Law Commencement student speaker succeeds despite personal trials

Law
May 13, 2019

By Jennifer R. Lloyd (M.B.A. ’16)

John Brown

Though John Brown’s heart is set on a future in trial law after he graduates from the St. Mary’s University School of Law this week, he will take across the commencement stage the personal trials that have been part of his journey — the loss of his brother and father.

The Class of 2019 J.D. student will offer remarks at the St. Mary’s University School of Law’s Eighty-fifth Annual Spring Commencement at 1 p.m. on Saturday, May 18, in the Alumni Athletics & Convocation Center, Greehey Arena.

“I’ve always wanted to be a lawyer from Day One, it’s one of those innate things,” said Brown, who grew up in Graham. “It’s a rewarding profession. You have to work hard. You’re lucky if you find work that’s worth working hard at.”

At age 15, Brown got a taste of the law working for then-Young County Judge Stanley H. Peavy III (B.A. ’84).

“I got a little glimpse of him presiding over cases and watching good old lawyers duke it out, and it looked like a lot of fun to me.”

In Fall 2015, a year before enrolling at St. Mary’s Law, Brown said his father was given a terminal diagnosis with Amyotrophic Lateral Sclerosis (ALS). Soon he would also find out that his wife was expecting a baby boy, who was born in June 2016. His family priorities helped him select St. Mary’s for his legal studies.

“I thought, for the sake of my wife, my son, my soon-to-be widowed mother, what would help keep me spiritually sound? St. Mary’s had the resources to do that,” Brown said. “The faculty and administration are empathetic. You’ve got Assumption Chapel (on campus) just a couple steps away if you need to get some peace and solitude and pray. Sometimes, it’s the simplest things that make the difference.”

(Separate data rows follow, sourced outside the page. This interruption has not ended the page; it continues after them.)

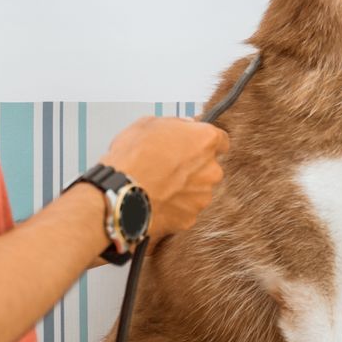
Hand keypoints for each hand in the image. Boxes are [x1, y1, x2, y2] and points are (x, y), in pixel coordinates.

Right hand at [100, 117, 228, 238]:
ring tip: (159, 185)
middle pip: (210, 167)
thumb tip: (184, 125)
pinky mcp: (190, 218)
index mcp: (205, 141)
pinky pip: (186, 210)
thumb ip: (175, 123)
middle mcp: (211, 170)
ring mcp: (202, 197)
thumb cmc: (132, 158)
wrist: (120, 194)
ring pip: (198, 190)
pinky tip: (157, 200)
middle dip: (194, 167)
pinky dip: (175, 206)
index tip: (195, 145)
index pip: (221, 140)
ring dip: (185, 188)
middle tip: (169, 165)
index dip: (205, 142)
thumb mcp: (148, 124)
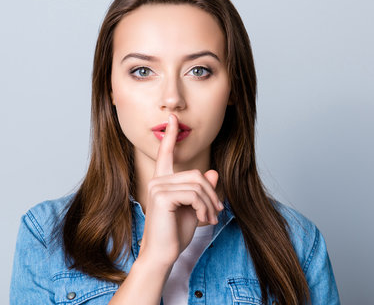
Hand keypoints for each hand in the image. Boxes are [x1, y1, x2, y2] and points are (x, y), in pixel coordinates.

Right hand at [137, 114, 223, 267]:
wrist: (163, 255)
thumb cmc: (175, 234)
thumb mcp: (194, 209)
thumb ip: (201, 191)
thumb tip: (213, 173)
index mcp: (162, 182)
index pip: (166, 154)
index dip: (170, 135)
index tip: (173, 119)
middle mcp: (157, 181)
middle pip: (196, 175)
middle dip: (211, 194)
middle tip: (216, 212)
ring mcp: (158, 187)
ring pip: (197, 184)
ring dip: (210, 203)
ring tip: (211, 218)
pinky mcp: (162, 197)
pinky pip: (194, 194)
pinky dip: (204, 207)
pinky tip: (204, 220)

Then, during his second semester of law school, in the midst of his property law final exam, he said “I could feel in my gut that something wasn’t right somewhere in the world.”

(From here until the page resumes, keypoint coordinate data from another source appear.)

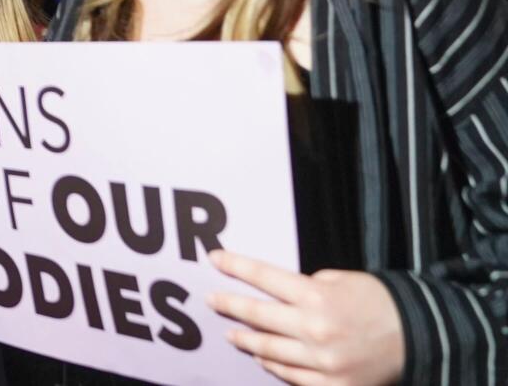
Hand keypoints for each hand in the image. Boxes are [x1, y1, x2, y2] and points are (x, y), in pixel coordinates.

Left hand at [206, 249, 402, 385]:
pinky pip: (290, 376)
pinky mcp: (331, 384)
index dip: (236, 267)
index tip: (214, 259)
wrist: (421, 340)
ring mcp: (322, 361)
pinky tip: (262, 359)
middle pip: (257, 316)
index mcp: (317, 297)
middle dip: (229, 305)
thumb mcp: (342, 280)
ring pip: (268, 350)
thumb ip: (307, 285)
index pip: (264, 277)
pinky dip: (272, 366)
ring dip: (246, 340)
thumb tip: (278, 292)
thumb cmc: (381, 303)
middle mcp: (315, 329)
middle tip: (212, 300)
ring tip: (232, 334)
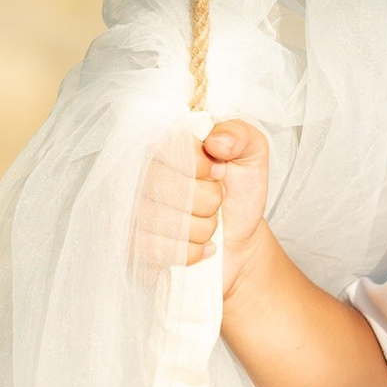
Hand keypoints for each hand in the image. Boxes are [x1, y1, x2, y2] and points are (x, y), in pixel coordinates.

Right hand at [132, 116, 271, 284]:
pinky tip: (202, 245)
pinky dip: (192, 252)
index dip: (200, 164)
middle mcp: (140, 173)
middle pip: (162, 185)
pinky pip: (158, 248)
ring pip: (163, 220)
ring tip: (210, 222)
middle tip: (217, 201)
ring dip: (203, 227)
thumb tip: (216, 142)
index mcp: (164, 144)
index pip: (166, 146)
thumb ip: (239, 135)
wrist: (240, 238)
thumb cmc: (239, 192)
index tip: (220, 172)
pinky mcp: (135, 243)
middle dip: (207, 200)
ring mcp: (134, 209)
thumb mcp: (251, 155)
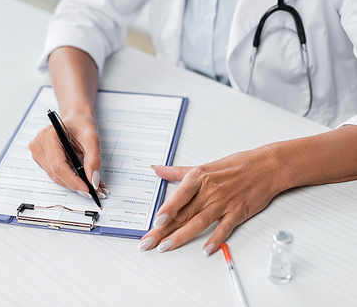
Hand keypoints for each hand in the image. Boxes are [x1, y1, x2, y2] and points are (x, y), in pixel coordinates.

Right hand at [28, 111, 107, 197]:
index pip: (58, 166)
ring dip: (74, 182)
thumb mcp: (92, 138)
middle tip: (94, 190)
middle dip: (76, 184)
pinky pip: (57, 174)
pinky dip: (71, 178)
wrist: (76, 119)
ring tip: (92, 183)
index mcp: (47, 135)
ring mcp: (38, 153)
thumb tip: (93, 180)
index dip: (73, 181)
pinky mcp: (42, 160)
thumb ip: (93, 159)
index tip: (88, 189)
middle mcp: (38, 145)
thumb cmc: (81, 124)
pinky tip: (83, 177)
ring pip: (56, 177)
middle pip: (56, 174)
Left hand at [138, 146, 283, 254]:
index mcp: (199, 178)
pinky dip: (215, 239)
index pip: (178, 196)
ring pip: (199, 222)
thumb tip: (157, 169)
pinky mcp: (238, 212)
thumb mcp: (203, 166)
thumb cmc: (236, 166)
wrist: (267, 167)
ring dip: (181, 236)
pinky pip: (224, 228)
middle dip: (163, 230)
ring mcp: (224, 203)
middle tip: (148, 242)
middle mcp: (210, 191)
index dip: (166, 210)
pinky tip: (206, 250)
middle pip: (183, 213)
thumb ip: (178, 172)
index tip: (155, 221)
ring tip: (166, 247)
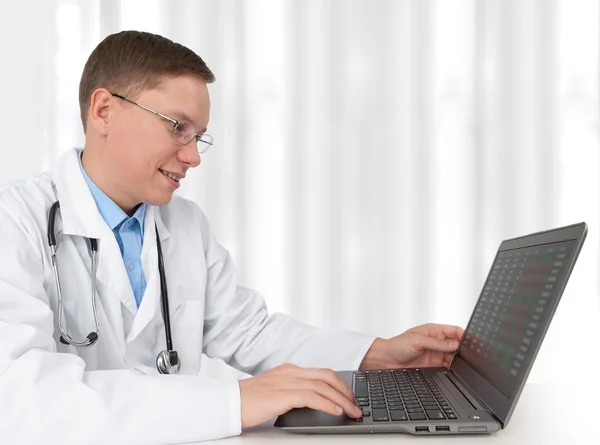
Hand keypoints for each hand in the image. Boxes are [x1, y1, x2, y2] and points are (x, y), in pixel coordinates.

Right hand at [238, 363, 362, 428]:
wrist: (229, 403)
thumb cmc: (248, 401)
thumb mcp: (275, 393)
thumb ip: (292, 393)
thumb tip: (314, 403)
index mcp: (289, 370)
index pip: (321, 373)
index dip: (339, 385)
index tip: (349, 397)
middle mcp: (291, 372)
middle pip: (328, 376)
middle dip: (346, 390)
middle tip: (356, 404)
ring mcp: (287, 381)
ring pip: (324, 386)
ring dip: (342, 400)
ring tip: (352, 412)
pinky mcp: (283, 394)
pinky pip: (313, 397)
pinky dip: (328, 404)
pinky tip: (336, 411)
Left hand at [360, 323, 464, 369]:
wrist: (385, 361)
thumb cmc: (396, 345)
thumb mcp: (417, 341)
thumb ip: (437, 343)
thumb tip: (454, 344)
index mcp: (433, 331)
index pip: (453, 330)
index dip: (463, 335)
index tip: (469, 341)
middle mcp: (436, 342)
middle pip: (456, 344)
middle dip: (462, 348)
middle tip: (466, 354)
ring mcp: (435, 354)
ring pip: (453, 356)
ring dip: (458, 359)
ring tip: (460, 362)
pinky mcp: (434, 366)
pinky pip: (447, 366)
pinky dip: (452, 368)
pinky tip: (453, 369)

“I happened to look up from my exam and there’s the proctor looking at me,” he said. “They had a note and handed it to me. They said you have an emergency phone call. Call your wife.”

He thought initially maybe his son had injured himself or perhaps something had happened to his dad. But his wife told him that his little brother, Harrison Brown, had been stabbed at the University of Texas at Austin, the same school from which John Brown earned his undergraduate degree. Harrison Brown died shortly after the attack by another UT Austin student that included injuries to three more students.

A month later, their father died as well. But through accommodations provided by St. Mary’s, John Brown said he was able to resume his studies by August.

“I wasn’t in law school just for the heck of it,” said Brown, adding his experiences will help him be empathetic toward his clients. “It was what I was born to do, and I wasn’t going to let anything stop me.”

While at St. Mary’s Law, Brown competed on the mock trial team in Dallas and Baton Rouge, Louisiana. He and a partner also won the law school’s Larry G. Hyden Mock Trial Competition. He’s been a judicial intern with the Fourth Court of Appeals, interned at the Bexar County District Attorney’s Office’s criminal trial division, and clerked for trial attorney Thomas Kemmy (J.D. ’86).

“You get to work on some of the toughest problems and see them through to the end,” said Brown of his chosen career. “After going through the legal system as a victim and having that prospective, you really do have an opportunity to help people.”